The resulting algorithm over the backward index is analogous to $\textbf{deps}$.
% \partitle{Column Insertions, Deletions, and Moves}
% At the index layer, columns are referenced by unique identifier; Ordering is imposed only at the presentation layer.
% Column insertion (or deletion) requires simply inserting (resp., removing) an entry from the forward and backward index.
% Column reordering requires no actions at the index level.
% \partitle{Row Insertions, Deletions, and Moves}
% Rows are identified by their position.
% When a row is inserted, deleted, or moved, references to the affected rows (and rows following them) change and must be updated.
% This update can be expensive, as it may require defining an entirely new set of patterns
% One alternative is fractional indexing~\cite{DBLP:journals/jidm/HausteinHM010,DBLP:conf/sigmod/ONeilOPCSW04}, where a new identifier can be allocated in between any two rows.

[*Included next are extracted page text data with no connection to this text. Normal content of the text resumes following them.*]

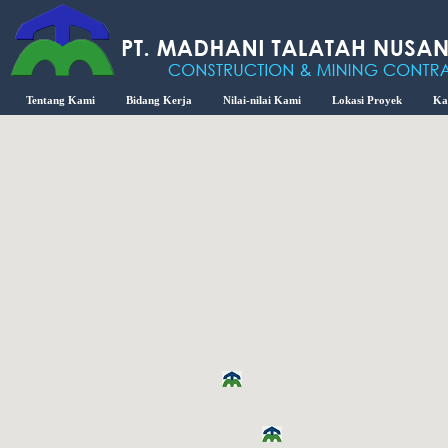
Tentang Kami
Bidang Kerja
Nilai-nilai Kami
Lokasi Proyek
Ka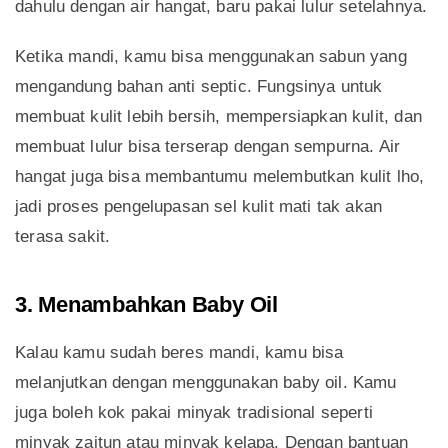
dahulu dengan air hangat, baru pakai lulur setelahnya.
Ketika mandi, kamu bisa menggunakan sabun yang
mengandung bahan anti septic. Fungsinya untuk
membuat kulit lebih bersih, mempersiapkan kulit, dan
membuat lulur bisa terserap dengan sempurna. Air
hangat juga bisa membantumu melembutkan kulit lho,
jadi proses pengelupasan sel kulit mati tak akan
terasa sakit.
3. Menambahkan Baby Oil
Kalau kamu sudah beres mandi, kamu bisa
melanjutkan dengan menggunakan baby oil. Kamu
juga boleh kok pakai minyak tradisional seperti
minyak zaitun atau minyak kelapa. Dengan bantuan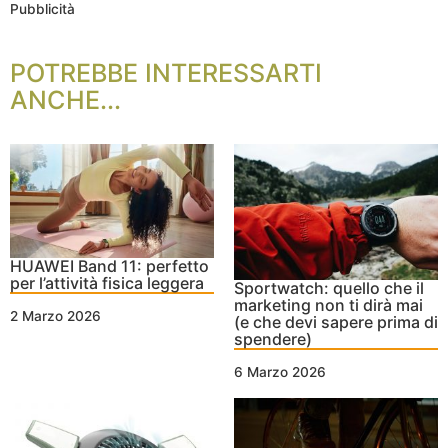
Pubblicità
POTREBBE INTERESSARTI
ANCHE...
HUAWEI Band 11: perfetto
per l’attività fisica leggera
Sportwatch: quello che il
marketing non ti dirà mai
2 Marzo 2026
(e che devi sapere prima di
spendere)
6 Marzo 2026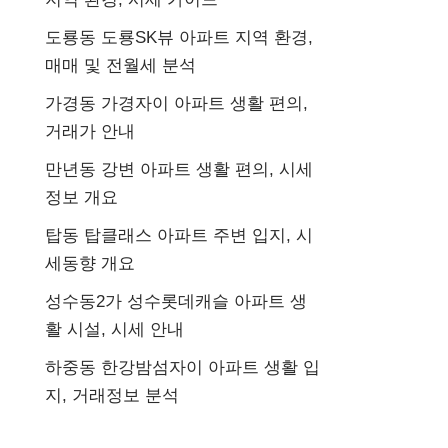
도룡동 도룡SK뷰 아파트 지역 환경,
매매 및 전월세 분석
가경동 가경자이 아파트 생활 편의,
거래가 안내
만년동 강변 아파트 생활 편의, 시세
정보 개요
탑동 탑클래스 아파트 주변 입지, 시
세동향 개요
성수동2가 성수롯데캐슬 아파트 생
활 시설, 시세 안내
하중동 한강밤섬자이 아파트 생활 입
지, 거래정보 분석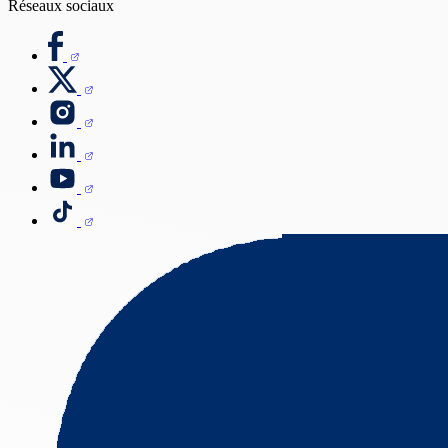
Réseaux sociaux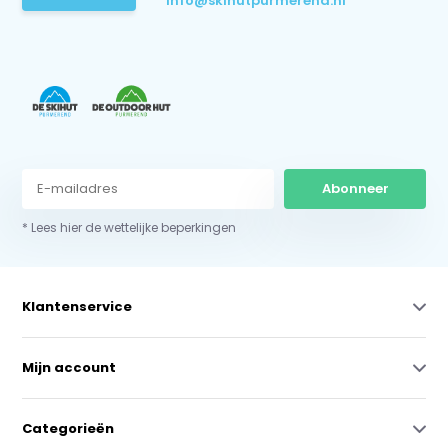
info@skihutpurmerend.nl
Abonneer
* Lees hier de wettelijke beperkingen
Klantenservice
Mijn account
Categorieën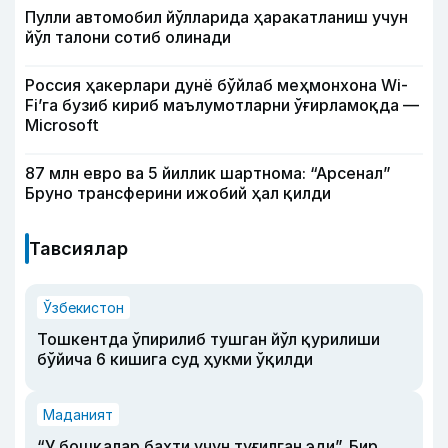
Пулли автомобил йўлларида ҳаракатланиш учун
йўл талони сотиб олинади
Россия ҳакерлари дунё бўйлаб меҳмонхона Wi-
Fi’га бузиб кириб маълумотларни ўғирламоқда —
Microsoft
87 млн евро ва 5 йиллик шартнома: “Арсенал”
Бруно трансферини ижобий ҳал қилди
Тавсиялар
Ўзбекистон
Тошкентда ўпирилиб тушган йўл қурилиши
бўйича 6 кишига суд ҳукми ўқилди
Маданият
“У бошқалар бахти учун туғилган эди”. Бир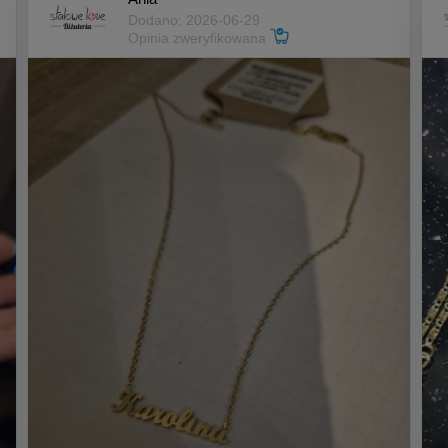
Dodano: 2026-06-29
Opinia zweryfikowana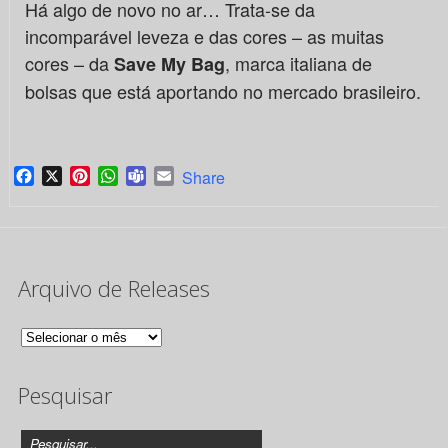
Há algo de novo no ar… Trata-se da
incomparável leveza e das cores – as muitas
cores – da
, marca italiana de
Save My Bag
bolsas que está aportando no mercado brasileiro.
Facebook
X
Pinterest
WhatsApp
Teams
Email
Share
Arquivo de Releases
Arquivo
de
Pesquisar
Releases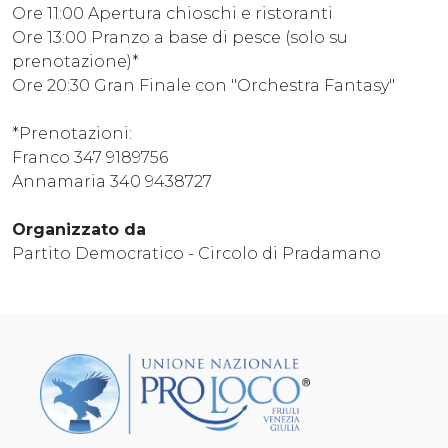
Ore 11:00 Apertura chioschi e ristoranti
Ore 13:00 Pranzo a base di pesce (solo su
prenotazione)*
Ore 20:30 Gran Finale con "Orchestra Fantasy"
*Prenotazioni:
Franco 347 9189756
Annamaria 340 9438727
Organizzato da
Partito Democratico - Circolo di Pradamano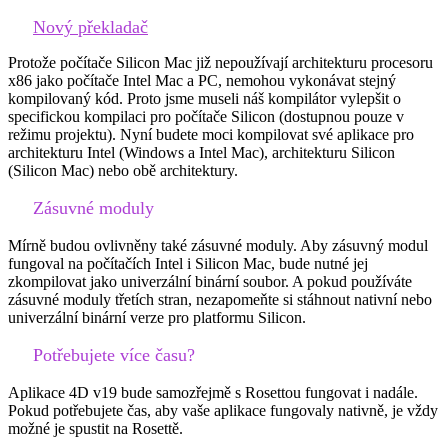
Nový překladač
Protože počítače Silicon Mac již nepoužívají architekturu procesoru
x86 jako počítače Intel Mac a PC, nemohou vykonávat stejný
kompilovaný kód. Proto jsme museli náš kompilátor vylepšit o
specifickou kompilaci pro počítače Silicon (dostupnou pouze v
režimu projektu). Nyní budete moci kompilovat své aplikace pro
architekturu Intel (Windows a Intel Mac), architekturu Silicon
(Silicon Mac) nebo obě architektury.
Zásuvné moduly
Mírně budou ovlivněny také zásuvné moduly. Aby zásuvný modul
fungoval na počítačích Intel i Silicon Mac, bude nutné jej
zkompilovat jako univerzální binární soubor. A pokud používáte
zásuvné moduly třetích stran, nezapomeňte si stáhnout nativní nebo
univerzální binární verze pro platformu Silicon.
Potřebujete více času?
Aplikace 4D v19 bude samozřejmě s Rosettou fungovat i nadále.
Pokud potřebujete čas, aby vaše aplikace fungovaly nativně, je vždy
možné je spustit na Rosettě.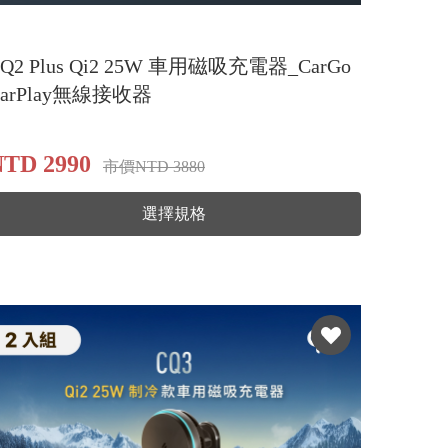
Q2 Plus Qi2 25W 車用磁吸充電器_CarGo
CarPlay無線接收器
TD 2990
市價NTD 3880
選擇規格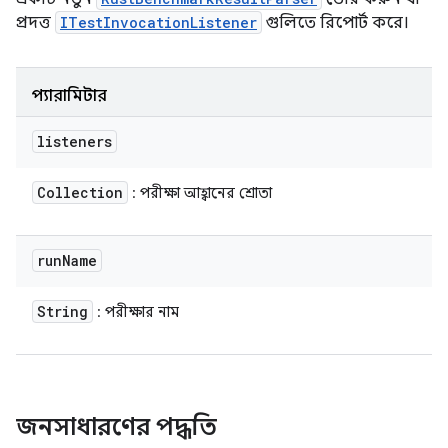
প্রদত্ত
ITestInvocationListener
গুলিতে রিপোর্ট করে।
প্যারামিটার
listeners
Collection
: পরীক্ষা আহ্বানের শ্রোতা
run
Name
String
: পরীক্ষার নাম
জনসাধারণের পদ্ধতি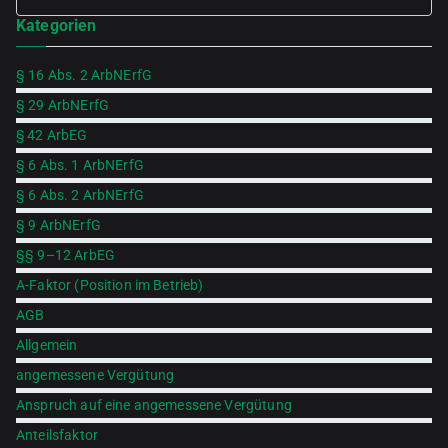
Se
Kategorien
for
§ 16 Abs. 2 ArbNErfG
§ 29 ArbNErfG
§ 42 ArbEG
§ 6 Abs. 1 ArbNErfG
§ 6 Abs. 2 ArbNErfG
§ 9 ArbNErfG
§§ 9–12 ArbEG
A-Faktor (Position im Betrieb)
AGB
Allgemein
angemessene Vergütung
Anspruch auf eine angemessene Vergütung
Anteilsfaktor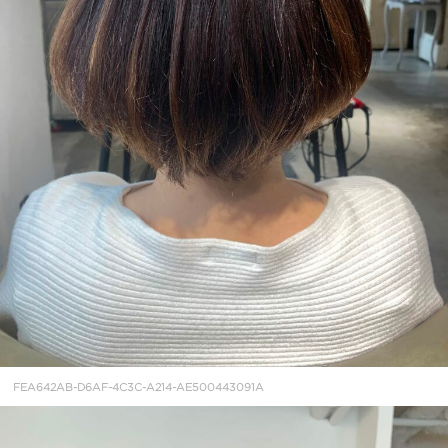
FEA642AB-D6AF-4C3C-A214-AE500443091A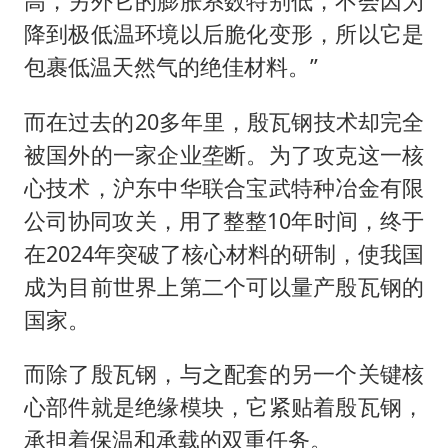
高，另外它的膨胀系数特别低，不会因为
降到极低温环境以后脆化变形，所以它是
包裹低温天然气的绝佳材料。”
而在过去的20多年里，殷瓦钢技术却完全
被国外的一家企业垄断。为了攻克这一核
心技术，沪东中华联合宝武特种冶金有限
公司协同攻关，用了整整10年时间，终于
在2024年突破了核心材料的研制，使我国
成为目前世界上第二个可以量产殷瓦钢的
国家。
而除了殷瓦钢，与之配套的另一个关键核
心部件就是绝缘模块，它紧贴着殷瓦钢，
承担着保温和承载的双重任务。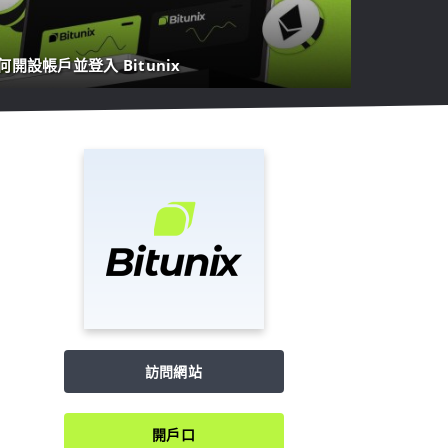
何開設帳戶並登入 Bitunix
訪問網站
開戶口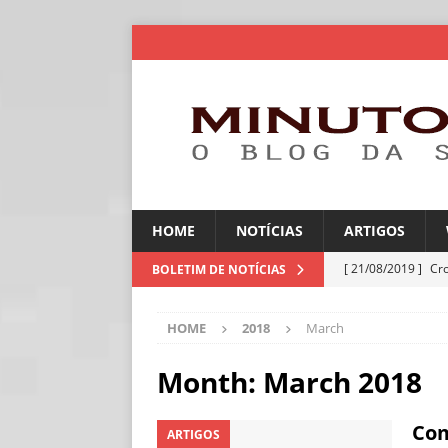
HOME
NOTÍCIAS
ARTIGOS
[ 21/08/2019 ]
Cr
BOLETIM DE NOTÍCIAS
ARTIGOS
HOME
2018
March
[ 06/08/2026 ]
Amé
industriais
NOT
Month:
March 2018
[ 06/08/2026 ]
IA 
Com
ARTIGOS
NOTÍCIAS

% An analogous approach uses tree structures with counts to accelerate positional access to rows~\cite{DBLP:conf/icde/BendreVZCP18}.
% Both of these approaches avoid the overhead of reference updates, but impose a logarithmic cost to look up individual rows by their position.
% Instead, we adopt a lazy approach by associating every pattern with a construct that we call a reference frame, a function $\mathcal F$ a function mapping positions to specific rows $\mathcal F : \mathbb Z \rightarrow \mathcal R$ (where $\mathcal R$ denotes the set of all rows).
% In other words, the pair $\tuple{\row, \mathcal F}$ denotes the row $\mathcal F(\row)$.
% We observe that simple row insertions, deletions, or movement, apply a simple translation to a portion of the reference frame's domain.
% For example given initial reference frame $\mathcal F$, an insertion of three rows at position 5 defines a new reference frame $\mathcal F'$ as follows:
% $$\mathcal F'(\row) = \begin{cases}
% \mathcal F(\row) & \textbf{if } \row < 5\\
% \text{[new row } \row - 5\text{]} & \textbf{if } 5 \leq \row \leq 7\\
% \mathcal F(\row - 3) & \textbf{otherwise}
% \end{cases}$$
% Observe that, row positions defined with respect to $\mathcal F$ may be transformed in constant time into positions with respect to $\mathcal F'$.
% That is, we can define a reference frame transformation $T$:\tabularnewline
% $$T(\row) = \begin{cases}
% \row & \textbf{if } \row < 5\\
% \row+3 & \textbf{otherwise}
% \end{cases}$$
% For portions of the domain of $T$ that are defined, the function may be inverted:
% $$T^{-1}(\row) = \begin{cases}
% \row & \textbf{if } \row < 5\\
% \row-3 & \textbf{if } \row > 7\\
% error & \textbf{otherwise}
% \end{cases}$$
% Thus $\mathcal F(T(\row)) = \mathcal F'(\row)$, and $\mathcal F'(T^{-1}(\row)) = F(\row)$. Similar translations exist for deletions and row moves.
% Let $\mathcal F' = T_1 \circ \ldots \circ T_n \circ \mathcal F$, where $\circ$ denotes function composition.
% Given a history of transformations, any row $\tuple{i, \mathcal F}$ can be transformed into a later reference frame $\tuple{T_1(\ldots(T_n(\row))), \mathcal F'}$, or an earlier one.
% Errors in a transformation to an earlier reference frame indicate inserted rows, while errors moving forward through reference frames indicate deleted rows.
%%% Local Variables:
%%% mode: latex
%%% TeX-master: "../main"
%%% End: